Vaccination against HBV is recommended in elderly individuals at risk for infection, including all nursing home residents because of the higher risk of transmission of HBV in these facilities.[42] Nursing home residence is associated with an increased risk for HBV infection due to breaches in standard precautions and cross-contamination with blood and other body fluids. Therefore, HBV immunization should also be recommended for care providers at these institutions.[42] The prevalence of HBsAg has been reported to be higher in nursing home residents compared with non-institutionalized populations in the same geographic area.[42] Normal aging is associated with a decline in immune function; therefore, elderly individuals have an attenuated immune response to HBV vaccination compared with younger adults (70% vs. 98%, respectively).[43] The major factor implicated is T-cell dysfunction in elderly adults. Supporting this hypothesis, in vitro studies have demonstrated that production of antibodies against HBsAg is normal when T cells from young individuals are added to serum from older adults.[43] Furthermore, aging is also associated with a decreased number of T cells. In an attempt to overcome this disadvantage, particularly the quantitative deficiency of T cells, growth factors (i.e., granulocyte-monocyte colony stimulating factor) have been used as an adjuvant to enhance vaccine-induced seroprotection in elderly individuals.[44] However, a pilot trial evaluating this intervention did not show a clinically significant effect on immune response in healthy elderly individuals following HBV immunization.[45]

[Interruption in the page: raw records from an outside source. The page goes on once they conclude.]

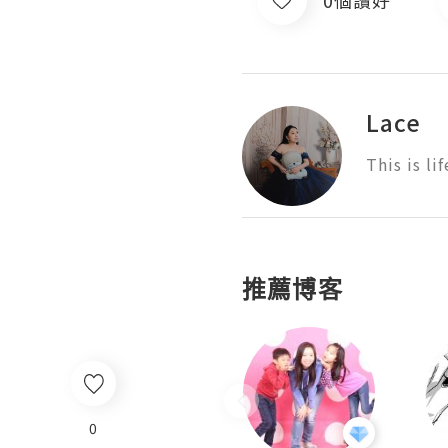
Lace
This is lif
推薦博客
0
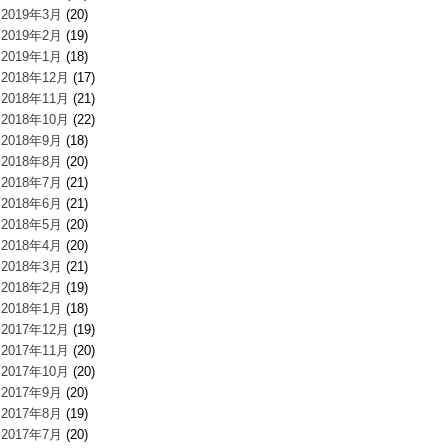
2019年3月
(20)
2019年2月
(19)
2019年1月
(18)
2018年12月
(17)
2018年11月
(21)
2018年10月
(22)
2018年9月
(18)
2018年8月
(20)
2018年7月
(21)
2018年6月
(21)
2018年5月
(20)
2018年4月
(20)
2018年3月
(21)
2018年2月
(19)
2018年1月
(18)
2017年12月
(19)
2017年11月
(20)
2017年10月
(20)
2017年9月
(20)
2017年8月
(19)
2017年7月
(20)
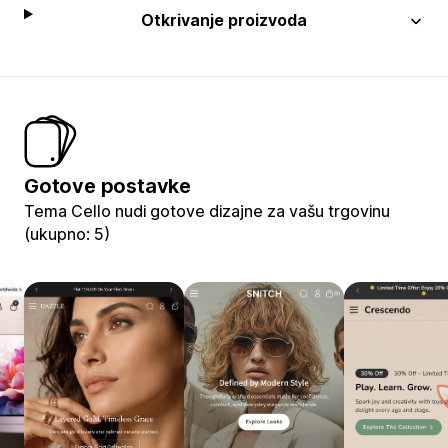
Otkrivanje proizvoda
Gotove postavke
Tema Cello nudi gotove dizajne za vašu trgovinu
(ukupno: 5)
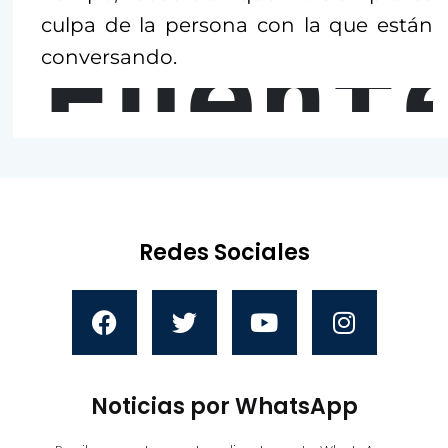
culpa de la persona con la que están
Fuent
conversando.
Redes Sociales
Noticias por WhatsApp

HCC is a major complication of chronic HBV infection. Older age is a predictor for development of HCC in patients with chronic hepatitis B by increasing the risk of this neoplasm by a 2.7 increment with every decade of life.[46,47] Therefore, age is a factor in determining initiation of surveillance for HCC in patients with chronic HBV infection but current guidelines only provide age-specific recommendations for HCC surveillance in hepatitis B carriers of Asian ethnicity (men >40 years of age and women >50 years of age).[48] Spontaneous annual seroclearance rates of HBsAg are higher in older adults compared with younger individuals; however, HBsAg seroclearance (either spontaneous or as a result of antiviral therapy) does not eliminate the risk of HCC.[32,49] Furthermore, recent data suggest that HBsAg seroclearance after 45–50 years of age is associated with higher incidence of HCC compared with seroclearance at a younger age. The increased incidence of HCC in patients with "late" HBsAg seroclearance may reflect the oncogenic nature of HBV.[50]

Reactivation of HBV infection with elevated HBV-DNA and ALT levels may occur in up to 50% of HBV-infected individuals following immunosuppressive chemotherapy.[48] Although the majority of cases of HBV reactivation in this setting are asymptomatic, fatal hepatic decompensation is well recognized.[51] Reactivation of HBV in patients receiving antineoplastic chemotherapy typically results in interruption of treatment with reduced antineoplastic efficacy.[52] However, data from prospective studies suggest that older adults receiving antineoplastic chemotherapy are at lower risk for HBV reactivation compared with younger individuals.[51,53] Rituximab and systemic corticosteroids, two key agents in the treatment of lymphoid neoplasms, which occur more commonly in younger adults, have been associated with a higher risk of HBV reactivation.[54,55] Current recommendations for testing for HBsAg and anti-hepatitis B-core in individuals at risk for HBV infection before initiation of immunosuppressive chemotherapy are not different for younger and elderly adults.[48] Prophylactic use of antiviral agents in HBV carriers regardless of age is indicated if immunosuppressive therapy is to be initiated: lamivudine or telbivudine if the anticipated duration of treatment is ≤12 months, and tenofovir or entecavir if longer treatment is anticipated.[48]